Thousands of primary schools have opted to assess fouryear-olds purely on the basis of teacher observations rather than through tests, it has emerged.

In a move that appears to show the strength of feeling against testing in the early years, the majority of primaries have opted for the only version of the new baseline assessment that does not use computers or paper-based testing, TES has learned.

The news comes days after former Children’s Laureate Michael Morpurgo branded the controversial tests - which are to be taken by students within their first six weeks of starting school - “completely absurd”.

The assessments, which focus on literacy and numeracy, have been designed to enable tracking of pupil progress between the ages of 4 and 11. The majority of schools will start using them this autumn, with more expected in 2016.

The assessment is not compulsory, but schools that do not sign up from next year will be judged only on their 11-year-olds’ attainment, not their progress, from 2023 onwards.

Unpopular assessment

Ministers claim the move will help to ensure that children leave primary school having reached a good standard in reading, writing and maths.
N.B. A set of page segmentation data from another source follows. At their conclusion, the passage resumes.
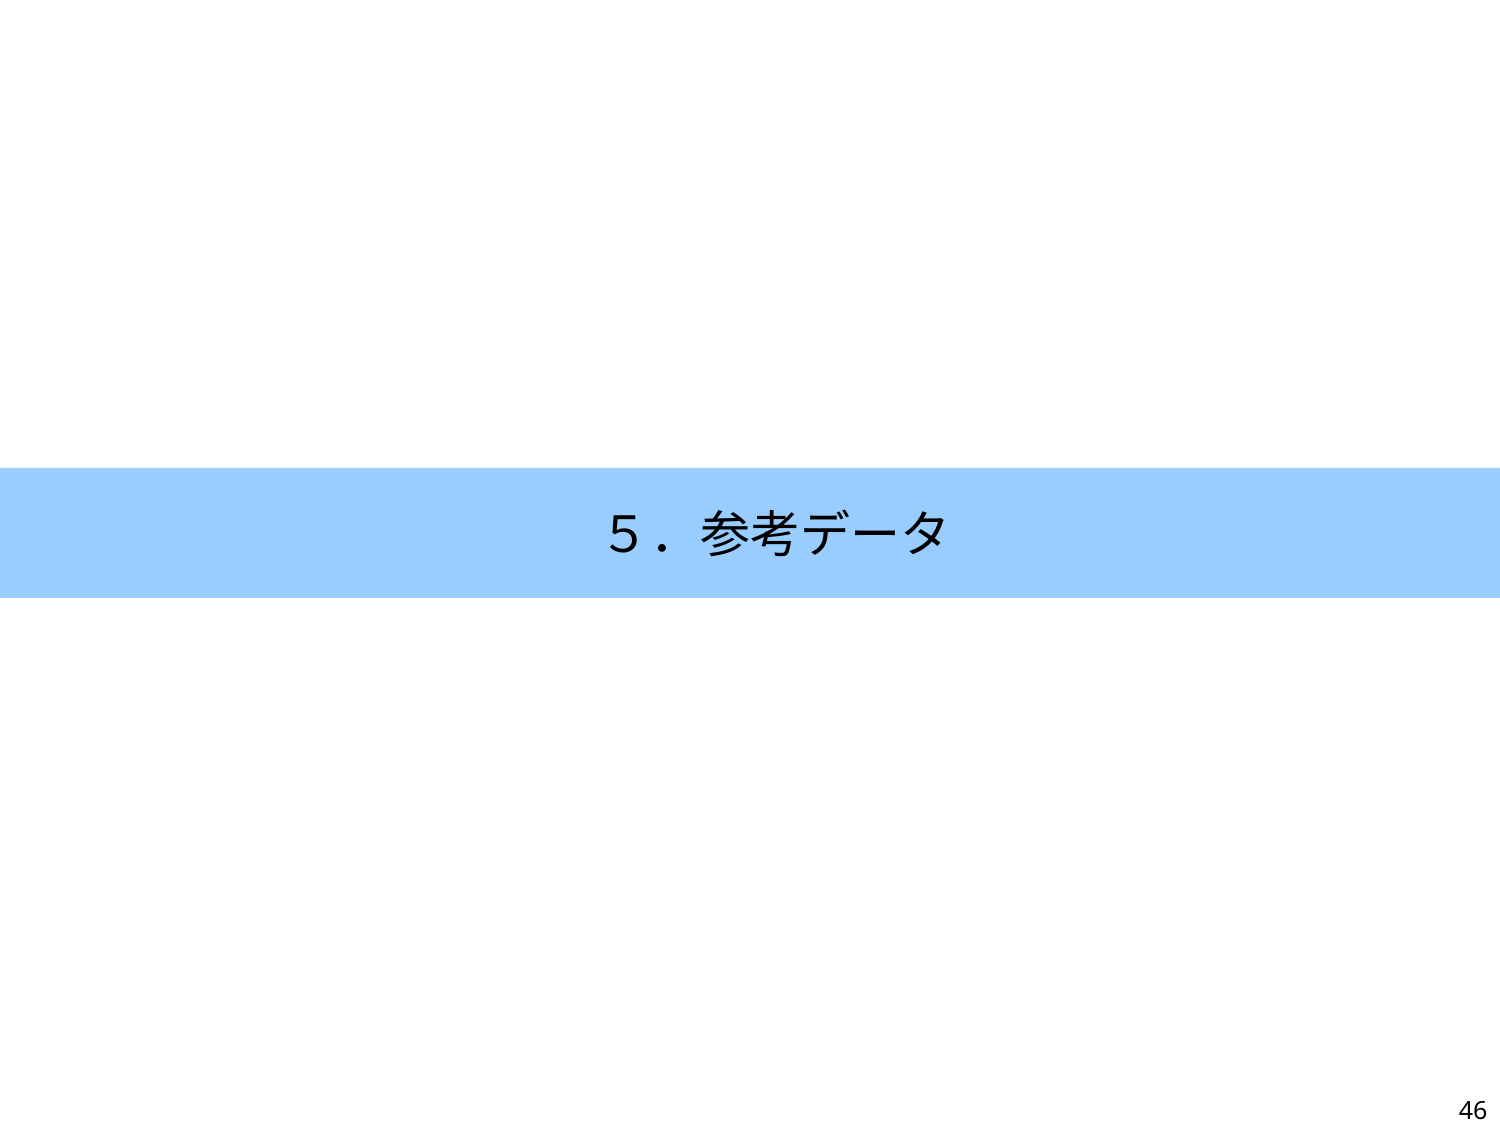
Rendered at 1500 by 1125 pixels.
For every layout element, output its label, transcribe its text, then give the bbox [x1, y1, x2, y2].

text_box ５．参考データ [0, 467, 1500, 598]
text_box 46 [1446, 1094, 1500, 1125]
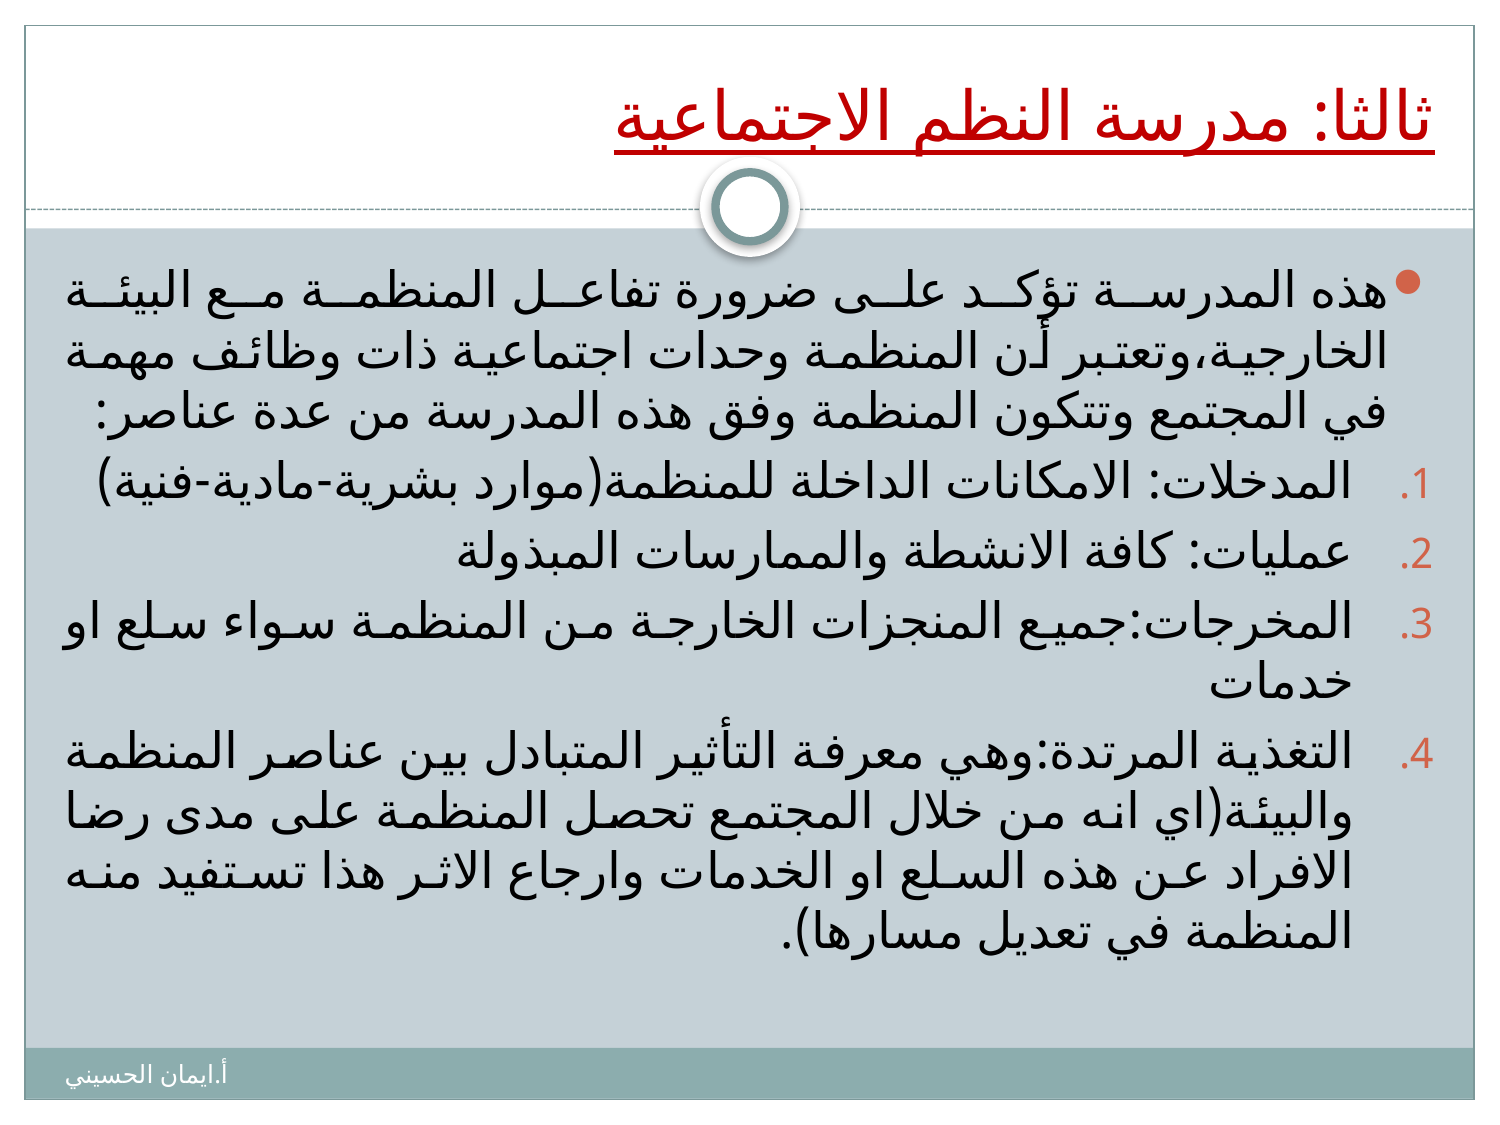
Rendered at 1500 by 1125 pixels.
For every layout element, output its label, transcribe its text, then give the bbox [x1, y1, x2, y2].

footer أ.ايمان الحسيني [50, 1051, 638, 1112]
title ثالثا: مدرسة النظم الاجتماعية [49, 37, 1450, 162]
list هذه المدرسة تؤكد على ضرورة تفاعل المنظمة مع البيئة الخارجية،وتعتبر أن المنظمة وحدات اجتماعية ذات وظائف مهمة في المجتمع وتتكون المنظمة وفق هذه المدرسة من عدة عناصر: المدخلات: الامكانات الداخلة للمنظمة(موارد بشرية-مادية-فنية) عمليات: كافة الانشطة والممارسات المبذولة المخرجات:جميع المنجزات الخارجة من المنظمة سواء سلع او خدمات التغذية المرتدة:وهي معرفة التأثير المتبادل بين عناصر المنظمة والبيئة(اي انه من خلال المجتمع تحصل المنظمة على مدى رضا الافراد عن هذه السلع او الخدمات وارجاع الاثر هذا تستفيد منه المنظمة في تعديل مسارها). [49, 250, 1445, 1001]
But it has proved unpopular within the profession, with the NAHT headteachers’ union passing a motion at its annual conference opposing excessive testing in primaries.
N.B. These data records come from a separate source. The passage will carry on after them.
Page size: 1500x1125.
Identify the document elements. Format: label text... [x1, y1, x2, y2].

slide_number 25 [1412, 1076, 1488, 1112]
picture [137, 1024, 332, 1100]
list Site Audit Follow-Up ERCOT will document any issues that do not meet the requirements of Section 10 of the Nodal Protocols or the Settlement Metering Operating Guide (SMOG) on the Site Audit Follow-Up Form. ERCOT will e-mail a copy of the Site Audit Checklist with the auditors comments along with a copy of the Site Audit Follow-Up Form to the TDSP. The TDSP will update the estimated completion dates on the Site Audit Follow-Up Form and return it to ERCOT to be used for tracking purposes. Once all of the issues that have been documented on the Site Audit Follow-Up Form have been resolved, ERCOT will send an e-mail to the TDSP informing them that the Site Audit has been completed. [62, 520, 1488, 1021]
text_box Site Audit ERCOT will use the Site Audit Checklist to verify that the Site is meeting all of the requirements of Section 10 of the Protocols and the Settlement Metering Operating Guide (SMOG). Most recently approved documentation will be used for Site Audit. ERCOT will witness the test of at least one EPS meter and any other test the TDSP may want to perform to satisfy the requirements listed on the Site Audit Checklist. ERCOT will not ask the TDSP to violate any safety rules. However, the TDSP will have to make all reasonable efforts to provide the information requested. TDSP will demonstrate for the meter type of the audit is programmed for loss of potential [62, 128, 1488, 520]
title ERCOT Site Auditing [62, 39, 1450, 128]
The NUT teaching union went a step further, with delegates at its conference unanimously agreeing to “work towards a boycott of baseline assessment, as part of a strategy to undermine testing in primary schools”.

Six versions of the test have been approved for use, but only the one produced by Early Excellence is based entirely on teacher observations of children’s abilities.
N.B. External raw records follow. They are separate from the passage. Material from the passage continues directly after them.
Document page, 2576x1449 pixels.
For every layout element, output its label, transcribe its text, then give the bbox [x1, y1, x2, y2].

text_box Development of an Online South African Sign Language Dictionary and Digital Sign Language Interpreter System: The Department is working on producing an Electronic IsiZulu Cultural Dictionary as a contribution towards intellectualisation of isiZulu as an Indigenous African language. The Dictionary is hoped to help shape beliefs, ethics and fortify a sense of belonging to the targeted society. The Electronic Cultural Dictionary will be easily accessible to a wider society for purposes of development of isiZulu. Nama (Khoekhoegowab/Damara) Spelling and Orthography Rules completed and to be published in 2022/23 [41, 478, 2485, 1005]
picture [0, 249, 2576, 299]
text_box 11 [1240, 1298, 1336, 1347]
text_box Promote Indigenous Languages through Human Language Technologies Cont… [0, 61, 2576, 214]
Jan Dubiel, national development manager of Early Excellence, told TES that out of about 17,000 primaries in England, more than 11,000 had signed up for the organisation’s version so far.

“The weight of numbers is because people want to do this type of assessment,” he said. “It’s not testing, it’s not taking people out of the classroom. It’s based on the early years foundation stage.”

The news could signal the withdrawal of some of the other five suppliers providing alternative versions of the assessment. The government has said that any provider that had not signed up 10 per cent of schools by the end of April would have to withdraw, and any schools that had signed up with that provider would be asked to find a new supplier. The Department for Education has said that it will inform schools at the beginning of June.

Jen Pickup, early years leader at Barrowford Primary School in Lancashire, said her school had opted for the Early Excellence assessment as it was “best suited” to the culture there.

But Andrew Carter, headteacher of South Farnham School in Surrey, said he had chosen the version from GL Assessment as it was based around alternative methods of assessing pupil performance.

“I want teachers to have a range of information,” he added. “They will have some hard evidence around testing as well as their professional assessments and they will put them together to make a judgement.”

`Best suited to us’

Barrowford Primary School in Lancashire is one of 11,000 schools to have signed up to use Early Excellence’s version of the baseline assessment.

Early years leader Jen Pickup says: “We opted for Early Excellence because we felt it was best suited to our practice. We did look at a computer-based assessment but we didn’t feel that we learned anything from it.

“We would still have to do our own assessments as well. We also didn’t like the children being on the laptop for that time.”